The Kansas City Jazz Orchestra aims to help young musicians make a cool genre hot again
Jazz and Kansas City have been linked for more than half a century, but some say the art form has lost its luster over time — especially with young listeners. That’s why the Kansas City Jazz Orchestra embraces education and performance to raise the next generation of musicians.
On a small, dimly lit stage at one of Kansas City’s oldest live jazz venues, the songwriter, producer and jazz vocalist Lee Langston serenades a packed house.
Fans and aspiring artists have flocked to The Phoenix every Friday night for more than two decades. There, Langston envelops them in sultry covers of funk, pop, R&B and jazz hits on the first floor of the old hotel in the former garment district.
Langston says he’s remained a mainstay on the local jazz scene because of his willingness to guide the next generation of musicians.
“I made sure I was providing a platform for other musicians, singers, or spoken word artists,” he says, “giving them a place where they can come and hone their craft, you know, every single week.”
That commitment means Langston sometimes gets to share the stage with musicians he says he’s “poured into since they were babies.”
“Now they're coming in the door and performing on the same nights,” Langston says.
Langston has reaped the benefits of being a jazz artist from, and in, Kansas City. But many others didn’t gain prominence until they left town, and some gained global fame faster than they could closer to home. That includes luminaries likeHermon Mehari, Logan Richardson and Oleta Adams.
“Eric Lynn who is (another) artist from here that has moved away,” Langston says. “When they wrote some things about him a few years back, it brought me joy to see him say … there are people like Lee Langston who have paved the way.”
That pattern of leaving the area, or making it big elsewhere instead, is why Langston and others are now teaming up with the Kansas City Jazz Orchestra. In an effort to help raise the next generation of musicians, the ensemble hosts masterclass programs, quarterly workshops and other clinics.
A concert on Friday called The Future is part of that effort. It will pair Langston with the orchestra’s 18-piece big band and give students from Kansas City Kansas Community College and Soundwave Academy a chance to perform alongside the professionals.
“Kansas City and jazz, you know what I mean?” says Langston. “To say that you're out of Kansas City and even say the word ‘jazz,’ people get it immediately — and if they don't get it, they need to sit down and do a little bit of research.”
Taking jazz to the cafeteria
Jazz Orchestra Executive Director Lea Petrie is one of the architects of the concert and many of the organization's education efforts.
Her inspiration for one such program comes from a childhood memory at Boone Elementary, when Kansas City jazz legend Sonny Kenner came to play for an assembly.
“I was probably 7, 8, I think, and I thought it was the coolest thing,” Petrie says. “Funny thing is that it never left me.”
Thirty years later, Petrie updated that idea for a pilot program called Jazz Café.
“We send a trio out, they play during the lunch period, and it's generally no cost to the schools. The kids just enjoyed it and the teachers said that they really had a better afternoon after that,” she says.
“My goal — and I don't care if anybody knows it or if anybody imitates it — is to really focus on educating Kansas City's children about what jazz is in a fun way,” Petrie adds.
Educating the future
This weekend, some of Alyssa Bell’s students will be part of the Orchestra’s opening act in one of the city’s glitziest venues.
“It’s a really great experience,” says the co-founder of Soundwave Academy. “To be in the Kauffman Center, and get to perform with singers — which we don't get to do super often — it's just a lot of new and exciting things for the students.”
Bell’s nonprofit provides six-week sessions to teach ear training, music theory and chamber music. Since 2019, they’ve built a teenage-led ensemble of classically trained and contemporary musicians who come from all around the city.

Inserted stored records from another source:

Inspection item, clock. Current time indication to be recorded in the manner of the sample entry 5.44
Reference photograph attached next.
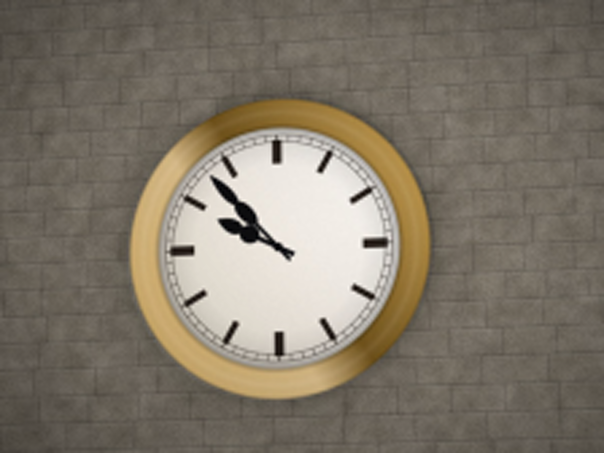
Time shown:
9.53
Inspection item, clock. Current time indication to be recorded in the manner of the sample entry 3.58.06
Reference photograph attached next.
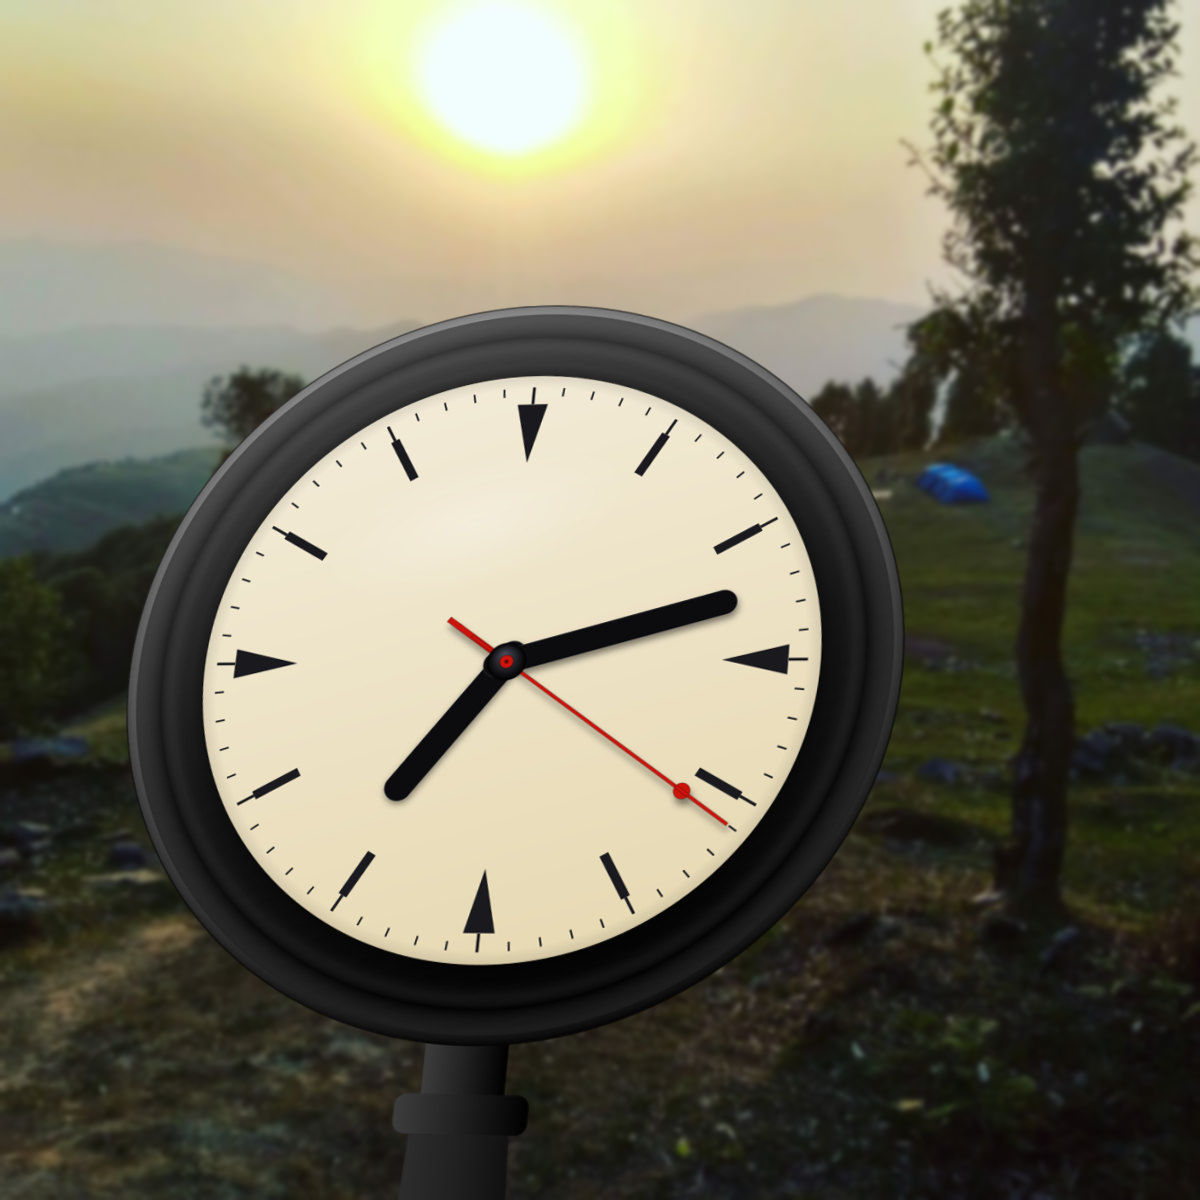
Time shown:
7.12.21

“We have 12 string players, two saxophone players and a piano player,” she says, some of whom are getting mentored by Orchestra members.
“I’m happy to have this relationship with the Kansas City Jazz Orchestra and be able to help provide this opportunity for kids,” Bell says. “Putting these professionals on a more human level with these kids makes it easier to relate with them, and makes their dream seem like something that's more attainable.”

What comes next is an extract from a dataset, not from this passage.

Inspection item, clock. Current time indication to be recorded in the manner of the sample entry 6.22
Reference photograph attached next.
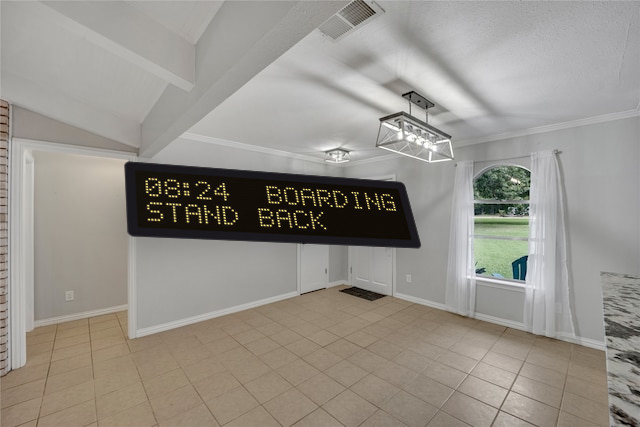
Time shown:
8.24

Bell admits not every student who goes through the nonprofit’s program will ultimately go into music, but she says that’s not the only goal.
“They're not trying to create conservatory-level musicians, necessarily,” she says. “They're just trying to help these kids get out there, get into college, and have a place that's safe, that they can use their minds.”
If just a few of those young minds can make a career out of jazz in Kansas City, the art form might have a bright future in one of its original birthplaces.